Page-level text extractions
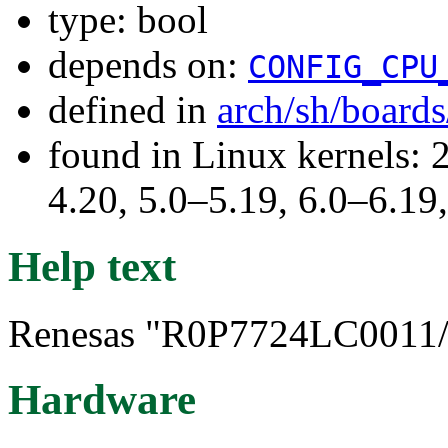
type: bool
depends on:
CONFIG_CPU
defined in
arch/sh/board
found in Linux kernels: 
4.20, 5.0–5.19, 6.0–6.1
Help text
Renesas "R0P7724LC0011/2
Hardware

Job ->
Print out each record exactly as shown, but keep the pictures out.

Your solution ->
type: bool
depends on:
CONFIG_CPU
defined in
arch/sh/board
found in Linux kernels: 
4.20, 5.0–5.19, 6.0–6.1
Help text
Renesas "R0P7724LC0011/2
Hardware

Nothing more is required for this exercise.